The wounds of Christ will always speak to us of the helplessness and desperation of our personal need and the unstoppable and efficacious love of God who was willing to pay such a price to capture us in his love. In Holy Communion we see the crucifixion, the wounds of Christ. And we can rest assured that he will love us as long as his scars remain. St. Bernard of Clairvaux (1091 – 1153) wrote:
I must also feed on the Paschal Lamb, for unless I eat his flesh and drink his blood, I have no life in me. It is one thing to follow Jesus, another to hold him, another to feed on him . . . (no Christian actions) are anything without the mystery (of the bread and the cup) of our redemption.
I remember when I was in the Duval County jail, just after being sentenced, the Chaplain called me out to inform me that my request for the sacrament of Holy Communion had been denied. He was very offhand, mater-of-fact, professional in his announcement of this no-big-deal religious matter. After all, one could always pray. Anywhere, really. And, regular Bible studies and preaching events were provided for inmates. However, he was unprepared for a man who regularly and easily discovered Christ present, physical and personal in this holy sacrament. He could not have hurt me more by reading a “Dear John” letter from my wife. He expected me to say, “OK.” Or, “Aw shucks!” Or, “Too bad.” Instead I erupted in deep sobs of grief. I felt abandoned as if the States Attorney not only denied me life, reputation and family, but also prevented from coming to the very body and blood of Christ himself.
I needed the visible, ritual sacramental drama of his ever present wounds so I could find a place to bring the intense suffering of my incarceration so recently forced upon me. It took me a great while, days, to recover from that horrible moment, but it was an awakening to me to realize how important this experience had become to me. In the Eucharist I come repeatedly to the still bleeding wounds of Christ.
When Christ gives us his body and blood he makes us who we are by making us his own. On the altar is our own mystery. We do not approach as mere spectators. As Rachel Hosmer and Alan Jones wrote in Living in the Spirit:
We receive Christ, and we receive our broken and healed selves back. When we say, “Amen,” after the priest has said, “the body of Christ,” we are saying “Amen,” to ourselves, too. Our brokenness is taken up into the broken bread, and we can begin again.
I had to learn to see in communion the eternal wounds of Christ and in them become able to empty my own suffering and torment and through them find healing. I needed more than a “spiritual” moment where I reverently prayed or meditated. I needed the physical ritual Jesus passed on to us. At the Last Supper Jesus said, “Do this . . .”, and so we should. Paul wrote, “I received from the Lord what I also handed on to you . . . For as often as you eat this bread and drink this cup you proclaim the death of the Lord until he comes.”
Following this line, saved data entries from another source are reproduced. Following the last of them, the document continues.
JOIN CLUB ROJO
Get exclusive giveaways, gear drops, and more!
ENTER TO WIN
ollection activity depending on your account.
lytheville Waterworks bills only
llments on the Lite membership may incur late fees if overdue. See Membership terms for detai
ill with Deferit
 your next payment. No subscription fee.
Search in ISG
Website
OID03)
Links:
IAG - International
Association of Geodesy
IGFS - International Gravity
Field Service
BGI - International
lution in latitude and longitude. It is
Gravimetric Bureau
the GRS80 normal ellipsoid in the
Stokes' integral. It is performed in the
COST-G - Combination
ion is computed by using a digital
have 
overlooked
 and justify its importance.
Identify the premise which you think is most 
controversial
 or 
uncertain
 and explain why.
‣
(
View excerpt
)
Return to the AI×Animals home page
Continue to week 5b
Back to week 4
It is at times a visceral, physical and very emotional worship experience for me. To receive the bread and the cup answers to my deep need to belong, to be secure, to be saved. To be loved. And, as long as his scars remain I know I am loved.
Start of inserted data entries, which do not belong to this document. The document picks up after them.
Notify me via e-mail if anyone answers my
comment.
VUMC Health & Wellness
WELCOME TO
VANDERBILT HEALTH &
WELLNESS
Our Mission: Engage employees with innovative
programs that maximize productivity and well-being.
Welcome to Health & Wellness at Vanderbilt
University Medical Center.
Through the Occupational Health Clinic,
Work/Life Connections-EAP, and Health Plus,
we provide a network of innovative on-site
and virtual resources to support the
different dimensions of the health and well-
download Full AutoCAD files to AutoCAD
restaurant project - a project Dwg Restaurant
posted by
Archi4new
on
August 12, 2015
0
In Holy Communion I come to his wounds. As long as he bears his wounds I can come to him in my brokenness for healing. As long as he bears wounds no sin can have victory over me. As long as he bears his wounds my suffering can be dignified and my struggles rewarded. As long as he bears his wounds my faith will save me.
His wounds show me what my sins have done to him. And, if they are so bitter upon him what do they do to me? His scars show me what he has done for me. His scars draw me to trust in him. His scars. His scars. He loves me. I know he loves me as long as his scars remain.